O trabalho de elaboração psíquico se faz pelo enfrentamento do sujeito com seu próprio desejo, onde o trabalho analítico está em suspender o recalque, mesmo que ele se apresente sob a forma de transferências, o trabalho é fazer com que o sujeito deseje algo que ele não consegue confessar nem para si próprio, que não suporta saber e que não se esquece e que se apresenta denunciado no sintoma.

O inconsciente entrelaçado com a transferência, suas resistências, repetições, recordações e elaborações, somados a todos os outros mecanismos da teoria e do manejo clinico, mostram-se essenciais, complexos e paradoxais dentro da própria técnica, tal como ela se faz. Diante toda a conjuntura estrutural, Freud afirmou nunca sermos capazes de passar para uma psicanálise regular e forte, dado que não devemos nos amedrontar pelo manejo dos mais perigosos impulsos psíquicos e de não se ter total domínio sobre eles.

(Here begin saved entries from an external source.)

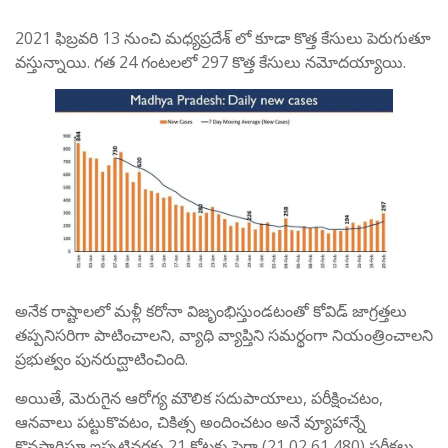
2021 ఫిబ్రవరి 13 నుంచి మధ్యప్రదేశ్ లో కూడా కొత్త కేసులు పెరుగుతూ
వస్తున్నాయి. గత 24 గంటలలో 297 కొత్త కేసులు నమోదయ్యాయి.
అనేక రాష్టాలలో మళ్లీ కరోనా విజృంభిస్తుండటంతో కోవిడ్ జాగ్రత్తలు
తప్పనిసరిగా పాటించాలని, వ్యాధి వ్యాప్తిని సమర్థంగా నియంత్రించాలని
ప్రభుత్వం పునరుద్ఘాటించింది.
అయితే, మెరుగైన ఆరోగ్య మౌలిక సదుపాయాలు, పరీక్షించటం,
ఆనవాలు పట్టుకొవటం, చికిత్స అందించటం అనే వ్యూహాన్నే
కొనసాగిస్తూ ఇప్పటివరకు 21 కోట్లకు పైగా (21,02,61,480) పరీక్షలు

Não tivemos aqui a pretensão de explicar todos os processos que se dão no inconsciente, tarefa impossível, tampouco na técnica psicanalítica e em suas nuances, esse é apenas um simples texto introdutório que se baseou em textos iniciais de Freud de 1893 a 1915, não considerando todas suas contribuições, tampouco de grandes colaboradores como Lacan e tantos de outros de mesma relevância. O objetivo inicial é a introdução a estudos, conceitos e manejos essenciais ao tratamento clínico, uma porta de entrada para questões mais aprofundadas e especificas da prática. Isso porque o inconsciente e a técnica possuem seus próprios mecanismos e artifícios não definidos, que a nós escapa enquanto analistas, enquanto analisantes.


BIBLIOGRAFIA:

BERNARDES, ANGELA C. Elaboração de Saber na análise: um tratamento do impossível – Rememoração, repetição e perlaboração. Tese de Doutorado, UFRJ, 2000.

FREUD, SIGMUND. 1893. “Sobre o mecanismo psíquico dos fenômenos histéricos: comunicação preliminar”. Em: Edição Standard Brasileira das Obras Completas de Sigmund Freud. Rio de Janeiro. Vol. III, Ed. Imago, 1996.

________. 1912. “A dinâmica da transferência”. Em: Edição Standard Brasileira das Obras Completas de Sigmund Freud. Rio de Janeiro. Vol. XII, Ed. Imago, 1996.

________. 1914. “Recordar, repetir e elaborar”. Em: Edição Standard Brasileira das Obras Completas de Sigmund Freud. Rio de Janeiro. Vol. XII, Ed. Imago, 1996.

________. 1914. “Observações sobre o amor transferencial”. Em: Edição Standard Brasileira das Obras Completas de Sigmund Freud. Rio de Janeiro. Vol. XII, Ed. Imago, 1996.

________. 1915. “O Inconsciente”. Em: Edição Standard Brasileira das Obras Completas de Sigmund Freud. Rio de Janeiro. Vol. XIV, Ed. Imago,

SANTOS, LÚCIA GROSSI. O conceito de repetição em Freud - Repetição e Transferência, SP, Escuta, 2002.